Капитан взял два грецких ореха в руку, сжал кулак. Треснула скорлупа, острые осколки впились в ладонь. «Не то, – подумал Вячеслав в отчаянии. – Снова не то. Те же яйца, только в профиль, как говорили в благословенном двадцатом веке. А мы-то мечтали – вот вернемся из экспедиции, а будущее уже наступило, потомки встречают цветами у трапа, и ждет нас мир, в котором хочется жить и работать… Ага, как же! Мир, в котором хочется жрать. Ибо нет теперь другой цели у человека, кроме как набить свое брюхо».

– Надо валить, капитан! – склонившись к уху Евгеньева, прошептал Кондрат. – Валить, пока не поздно, пока мы сами не зажрались до скотского состояния!

– Куда валить?! – одними губами ответил Вячеслав.

Штурман схватил его за руку и отвел в сторону.

– Я все просчитал. Там, на стоянке, – флаер.
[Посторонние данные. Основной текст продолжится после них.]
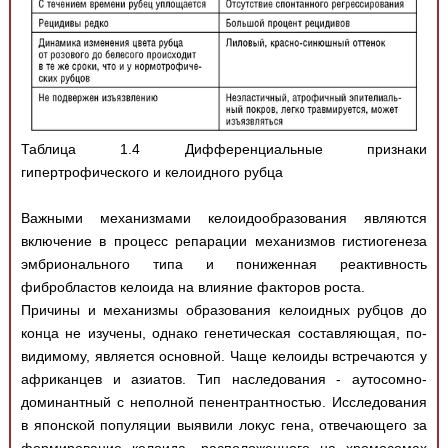
Таблица 1.4 Дифференциальные признаки
гипертрофического и келоидного рубца
Важными механизмами келоидообразования являются
включение в процесс репарации механизмов гистиогенеза
эмбрионального типа и пониженная реактивность
фибробластов келоида на влияние факторов роста.
Причины и механизмы образования келоидных рубцов до
конца не изучены, однако генетическая составляющая, по-
видимому, является основной. Чаще келоиды встречаются у
африканцев и азиатов. Тип наследования - аутосомно-
доминантный с неполной пенентрантностью. Исследования
в японской популяции выявили локус гена, отвечающего за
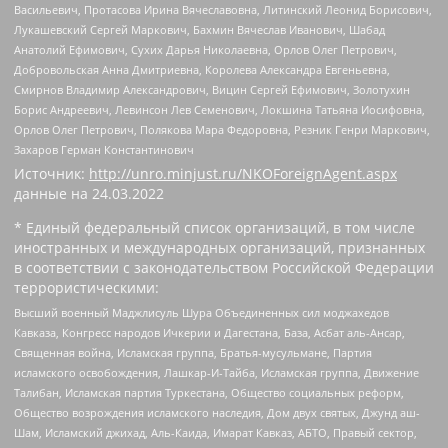
Васильевич, Протасова Ирина Вячеславовна, Литинский Леонид Борисович,
Лукашевский Сергей Маркович, Бахмин Вячеслав Иванович, Шабад
Анатолий Ефимович, Сухих Дарья Николаевна, Орлов Олег Петрович,
Добровольская Анна Дмитриевна, Королева Александра Евгеньевна,
Смирнов Владимир Александрович, Вицин Сергей Ефимович, Золотухин
Борис Андреевич, Левинсон Лев Семенович, Локшина Татьяна Иосифовна,
Орлов Олег Петрович, Полякова Мара Федоровна, Резник Генри Маркович,
Захаров Герман Константинович
Источник:
http://unro.minjust.ru/NKOForeignAgent.aspx
данные на
24.03.2022
* Единый федеральный список организаций, в том числе
иностранных и международных организаций, признанных
в соответствии с законодательством Российской Федерации
террористическими:
Высший военный Маджлисуль Шура Объединенных сил моджахедов
Кавказа, Конгресс народов Ичкерии и Дагестана, База, Асбат аль-Ансар,
Священная война, Исламская группа, Братья-мусульмане, Партия
исламского освобождения, Лашкар-И-Тайба, Исламская группа, Движение
Талибан, Исламская партия Туркестана, Общество социальных реформ,
Общество возрождения исламского наследия, Дом двух святых, Джунд аш-
Шам, Исламский джихад, Аль-Каида, Имарат Кавказ, АБТО, Правый сектор,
Ключи в зажигании, эти травоядные вообще нюх потеряли. До космодрома – часа три лету…

– А потом? Потом – куда?!

– На «Арбонат»! Там мезонного топлива – еще на год полета. Оверсаном, до Плутона и обратно!

– А смысл? – простонал Вячеслав.

– Релятивистский эффект! – выпалил Кондрат. – Если выжать скорость по максимуму – на Земле пройдет больше ста лет! Ну не может это жрачество столько продержаться! Обожрутся и передохнут от ожирения! Зуб даю!

Вячеслав глубоко вздохнул. Терять тут было нечего.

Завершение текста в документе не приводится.